Néanmoins, la grammaire mise en avant dans ces questions est toujours celle des droits de l’homme. C’est toujours la question des libertés fondamentales qui doivent être respectées.
Justine Lacroix. Il y a un accroissement de la logique contentieuse. Les juristes le montrent. Mais cela répond beaucoup plus à la logique du client consommateur qu’à la logique de l’individu autonome protégé par les droits de l’homme.
Justement, vous écrivez que c’est l’approfondissement de la logique des droits de l’homme qui permet de lutter contre cette logique proliférante du consommateur juridique…
Justine Lacroix. Les droits de l’homme ne sont jamais uniquement les droits de l’individu. Ce sont les droits de l’homme en société. C’est le droit d’entrer en relation les uns avec les autres. Tous les droits qui sont énumérés dans la Déclaration ne visent que ça. La liberté d’expression, la liberté d’association, de libre communication, le droit de contracter mariage… Ce sont les droits de l’homme en société et c’est pourquoi ils peuvent être limités pour préserver la vie collective. Des libertés individuelles pourraient être par exemple limitées au nom de la protection de l’environnement. Il n’y a pas de contradiction avec la logique des droits de l’homme. Le but, c’est de faire vivre un monde commun. On a de plus en plus aujourd’hui une vision tronquée de l’individualisme qui est confondue avec la figure du consommateur égoïste ne se préoccupant que de son bien-être immédiat. L’individualisme est quand même une notion beaucoup plus riche. L’individu n’est souverain qu’en société et qu’avec d’autres.
À ce sujet, vous semblez opérer un retour à Castoriadis à la fin du livre. Le surgissement de cet auteur plutôt associé à des théories révolutionnaires peut surprendre.
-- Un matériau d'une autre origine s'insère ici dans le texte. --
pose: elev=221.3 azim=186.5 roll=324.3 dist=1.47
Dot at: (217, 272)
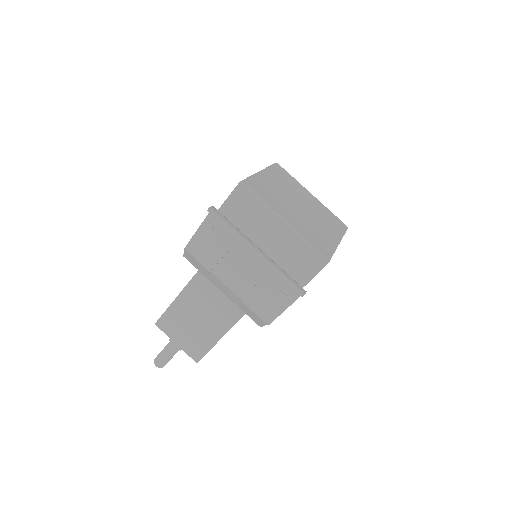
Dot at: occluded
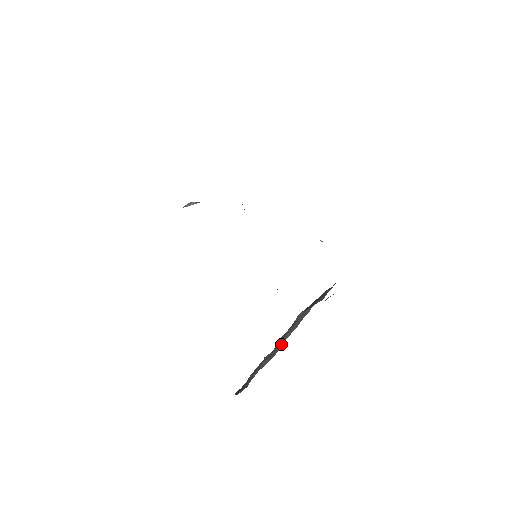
Jean-Yves Pranchère. Nous sommes plus proches de Lefort que de Castoriadis. Mais Castoriadis avait le mérite de ne pas dissocier autonomie individuelle et autonomie collective. Les contemporains qui recyclent la critique des démocraties libérales faite par Castoriadis, mais en imputant aux droits de l’homme les maux que Castoriadis expliquait par la dynamique du Capital, falsifient le sens de cette critique (qui voulait radicaliser la démocratie et non la protéger contre elle-même). Cette conception repose sur une dissociation entre autonomie individuelle et autonomie collective que refusait Castoriadis. Si on veut que les droits de l’homme soient une dimension de la liberté collective (qui suppose l’intégration sociale) et ne soient pas un simple cadre de ce que Robert Castel appelait « l’individualisme négatif », il faut poser la question de savoir quel est le type d’autonomie collective qui permet l’autonomie individuelle.